The IRS, as expected, is taking the position that they are not bound by the state treatment. The July 23, 2020 memo states:
Most importantly, whether DFS is a game of skill for state gambling statute purposes is not relevant for determining whether DFS is wagering for federal excise tax purposes.
The IRS has a point. How can the federal treatment follow the state treatment when the states themselves disagree on what DFS is? Consider this:
We have a court ruling in Illinois that concluded that DFS is a game of skill (we believe that was the wrong conclusion - DFS can’t be a game of skill if it is not a game in the first place, a post on this one is coming).
In New York, two courts held that DFS is gambling because it involves a material degree of chance, and therefore the passage of the Interactive Fantasy Sports law was a constitutional violation at the state level (correct conclusion, incorrect reasoning in our opinion - we’ll publish a post on that one as well).
In some other states, like Arizona (where DFS operators are not operating), skill games are not allowed.
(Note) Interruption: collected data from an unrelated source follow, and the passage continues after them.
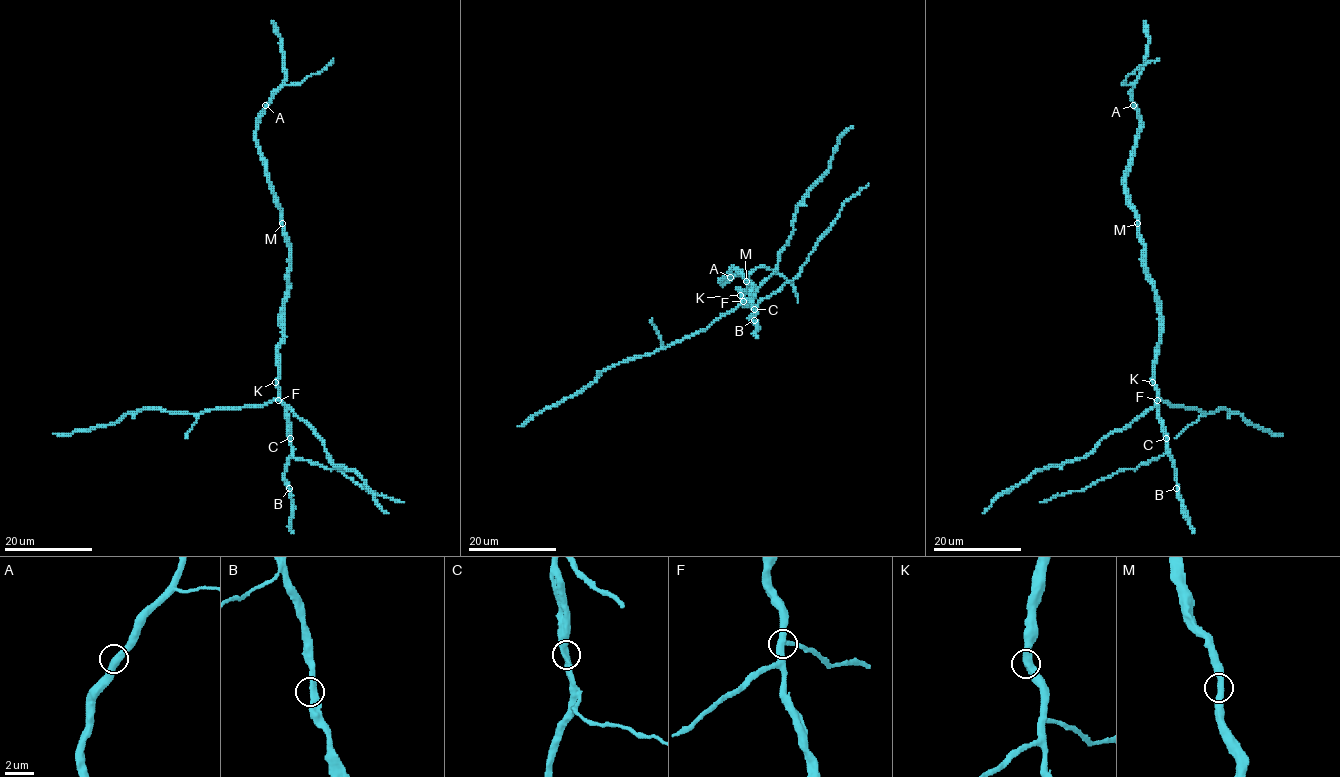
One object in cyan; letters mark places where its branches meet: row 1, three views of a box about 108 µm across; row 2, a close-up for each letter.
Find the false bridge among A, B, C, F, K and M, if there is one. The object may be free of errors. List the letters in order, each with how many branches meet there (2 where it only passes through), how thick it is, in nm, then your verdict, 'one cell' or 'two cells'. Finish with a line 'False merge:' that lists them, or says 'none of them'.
A: 2 | 480 nm | one cell
B: 2 | 480 nm | one cell
C: 2 | 480 nm | one cell
F: 3 | 400 nm | one cell
K: 2 | 480 nm | one cell
M: 2 | 460 nm | one cell
False merge: none of them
Yet, at the 30,000 feet level, one would ponder whether our laws are failing us. If the purpose of the excise tax is to enforce gambling laws, and if DFS is considered not to be gambling in at least the majority of the states, then how would it be fair that a “non-gambling” operator is penalized? It is quite predictable that DFS operators will work hard to advance this narrative.
What gives? Well… The proper resolution of these competing narratives can be found neither in the IRS memo nor in the pro-DFS commentary. As we stated in Part I, the resolution is simple. DFS is not a game. It has never been a game. DFS is gambling, not because it is a game of chance, but because it is an entertainment claim on future contingent events that serves no valid economic purpose.
Once one assumes DFS is a game and assesses there is sufficient skill, the natural conclusion is to characterize DFS as non-gambling. Games of skill and gambling do not coexist. That is the definition of gambling, well, at least half of it. The problem is that this reasoning starts on the wrong promise that DFS is a game. DFS is a claim, not a game, so the other half of the gambling definition kicks in, where the relevant test becomes entertainment vs. purpose. On that spectrum, DFS sits at the wrong edge.
Bottom line: Games of skill and gambling do not coexist but skill and gambling might. The jury is out on how much skill is involved with DFS, but regardless, DFS is gambling because it is an entertainment claim on future contingent events that serves no valid economic purpose. As such, there is no contradiction between the IRS’s puzzle ruling and its excise tax position on DFS.